ECLI:NL:TGZRGRO:2010:YG0645 Regionaal Tuchtcollege voor de Gezondheidszorg Groningen G2010/09

ECLI: ECLI:NL:TGZRGRO:2010:YG0645
Datum uitspraak: 02-11-2010
Datum publicatie: 08-11-2010
Zaaknummer(s): G2010/09
Onderwerp: Geen of onvoldoende zorg
Beslissingen: Gegrond, berisping
Inhoudsindicatie:  

Rep.nr. G 2010/09

2 november 2010

REGIONAAL TUCHTCOLLEGE VOOR DE GEZONDHEIDSZORG

TE GRONINGEN

Het College heeft het volgende overwogen en beslist over de op 27 januari 2010 binnengekomen klacht van:

A,

wonende te B,

in haar hoedanigheid van curator over,

C,

klaagster,

gemachtigde: mr. F.J.Knoops,

tegen

D,

wonende te E,

psychiater,

verweerder,

BIG reg. nr: ,

gemachtigde: mr. M.R. Gans.

1.     Verloop van de procedure

Het College heeft kennisgenomen van het dossier waarin zich onder meer bevinden:

- het klaagschrift van 26 januari 2010, ingekomen op 27 januari 2010,

- brief van verweerder van 9 maart 2010, ingekomen op 10 maart 2010,

- de repliek van 11 mei 2010, ingekomen op 10 maart 2010,

- het verweerschrift/dupliek, ingekomen op 22 juni 2010,

- de dupliek van 21 juni 2010, ingekomen op 22 juni 2010.

Partijen hebben geen gebruik willen maken van het recht in vooronderzoek te worden gehoord, ofschoon zij daartoe in de gelegenheid zijn gesteld. De voorzitter heeft geen aanleiding gezien voor het ambtshalve horen in het vooronderzoek en de zaak naar de terechtzitting verwezen.

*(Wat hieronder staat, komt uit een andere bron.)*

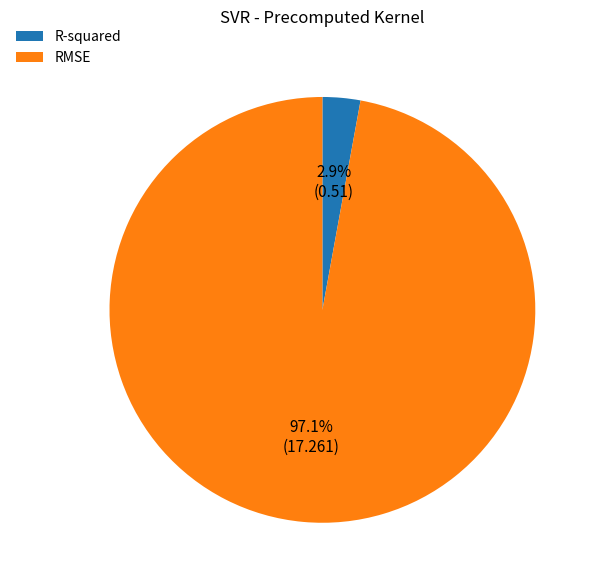

How many segments does this pie chart have?

2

De klacht is behandeld ter openbare terechtzitting van 7 september 2010. Verschenen zijn klaagster bijgestaan door haar gemachtigde, alsmede verweerder bijgestaan door zijn gemachtigde, beiden hebben een pleitnota overgelegd. Van de behandeling ter zitting is proces-verbaal opgemaakt.

2.    Vaststaande feiten, voor zover van belang

Voor de beoordeling van de klacht gaat het college uit van de volgende feiten die tussen partijen als niet of onvoldoende betwist vaststaan.

2.1

Klaagster is curator van C, haar broer, verder te noemen C, die lijdt aan een autistische stoornis. Na eerdere opname en behandeling elders, verbleef C sinds medio 1994 in de Woon Werkgemeenschap voor mensen met Autisme (WWA) in E. Op 25 oktober 2007 werd hij opgenomen in F, een gesloten afdeling van G te E.

2.2

Verweerder was, na de opname van C in F op 25 oktober 2007, hoofdbehandelaar en verantwoordelijk voor de te verlenen zorg.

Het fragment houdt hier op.